Dataset content:
___

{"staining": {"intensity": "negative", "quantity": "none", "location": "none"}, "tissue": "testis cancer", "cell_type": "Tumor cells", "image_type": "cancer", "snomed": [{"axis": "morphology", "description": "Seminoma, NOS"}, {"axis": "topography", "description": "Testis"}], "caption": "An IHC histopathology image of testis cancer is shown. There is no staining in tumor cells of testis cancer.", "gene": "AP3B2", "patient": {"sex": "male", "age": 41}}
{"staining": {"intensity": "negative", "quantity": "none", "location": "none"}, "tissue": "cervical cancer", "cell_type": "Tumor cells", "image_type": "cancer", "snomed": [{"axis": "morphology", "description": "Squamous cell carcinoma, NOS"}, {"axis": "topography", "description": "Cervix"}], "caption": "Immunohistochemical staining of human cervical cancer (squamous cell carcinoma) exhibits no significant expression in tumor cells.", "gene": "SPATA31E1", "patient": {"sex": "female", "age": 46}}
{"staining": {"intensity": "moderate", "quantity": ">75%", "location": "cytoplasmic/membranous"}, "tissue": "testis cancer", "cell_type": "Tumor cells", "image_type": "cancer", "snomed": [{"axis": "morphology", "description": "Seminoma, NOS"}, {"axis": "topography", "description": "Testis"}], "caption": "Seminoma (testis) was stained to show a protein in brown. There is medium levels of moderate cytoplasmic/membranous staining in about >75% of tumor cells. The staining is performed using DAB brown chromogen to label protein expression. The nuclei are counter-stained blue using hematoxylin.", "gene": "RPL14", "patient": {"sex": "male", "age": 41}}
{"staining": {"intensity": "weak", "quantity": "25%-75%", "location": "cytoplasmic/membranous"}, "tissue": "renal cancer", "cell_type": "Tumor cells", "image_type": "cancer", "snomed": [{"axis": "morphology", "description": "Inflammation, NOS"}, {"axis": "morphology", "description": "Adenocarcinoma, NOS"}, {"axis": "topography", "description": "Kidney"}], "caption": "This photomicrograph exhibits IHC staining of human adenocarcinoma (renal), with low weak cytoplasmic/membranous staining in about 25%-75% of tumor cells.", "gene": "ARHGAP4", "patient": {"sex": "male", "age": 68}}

___

Directions for this task:
Leaving nothing out, print each line above exactly.

Answer section:
{"staining": {"intensity": "negative", "quantity": "none", "location": "none"}, "tissue": "testis cancer", "cell_type": "Tumor cells", "image_type": "cancer", "snomed": [{"axis": "morphology", "description": "Seminoma, NOS"}, {"axis": "topography", "description": "Testis"}], "caption": "An IHC histopathology image of testis cancer is shown. There is no staining in tumor cells of testis cancer.", "gene": "AP3B2", "patient": {"sex": "male", "age": 41}}
{"staining": {"intensity": "negative", "quantity": "none", "location": "none"}, "tissue": "cervical cancer", "cell_type": "Tumor cells", "image_type": "cancer", "snomed": [{"axis": "morphology", "description": "Squamous cell carcinoma, NOS"}, {"axis": "topography", "description": "Cervix"}], "caption": "Immunohistochemical staining of human cervical cancer (squamous cell carcinoma) exhibits no significant expression in tumor cells.", "gene": "SPATA31E1", "patient": {"sex": "female", "age": 46}}
{"staining": {"intensity": "moderate", "quantity": ">75%", "location": "cytoplasmic/membranous"}, "tissue": "testis cancer", "cell_type": "Tumor cells", "image_type": "cancer", "snomed": [{"axis": "morphology", "description": "Seminoma, NOS"}, {"axis": "topography", "description": "Testis"}], "caption": "Seminoma (testis) was stained to show a protein in brown. There is medium levels of moderate cytoplasmic/membranous staining in about >75% of tumor cells. The staining is performed using DAB brown chromogen to label protein expression. The nuclei are counter-stained blue using hematoxylin.", "gene": "RPL14", "patient": {"sex": "male", "age": 41}}
{"staining": {"intensity": "weak", "quantity": "25%-75%", "location": "cytoplasmic/membranous"}, "tissue": "renal cancer", "cell_type": "Tumor cells", "image_type": "cancer", "snomed": [{"axis": "morphology", "description": "Inflammation, NOS"}, {"axis": "morphology", "description": "Adenocarcinoma, NOS"}, {"axis": "topography", "description": "Kidney"}], "caption": "This photomicrograph exhibits IHC staining of human adenocarcinoma (renal), with low weak cytoplasmic/membranous staining in about 25%-75% of tumor cells.", "gene": "ARHGAP4", "patient": {"sex": "male", "age": 68}}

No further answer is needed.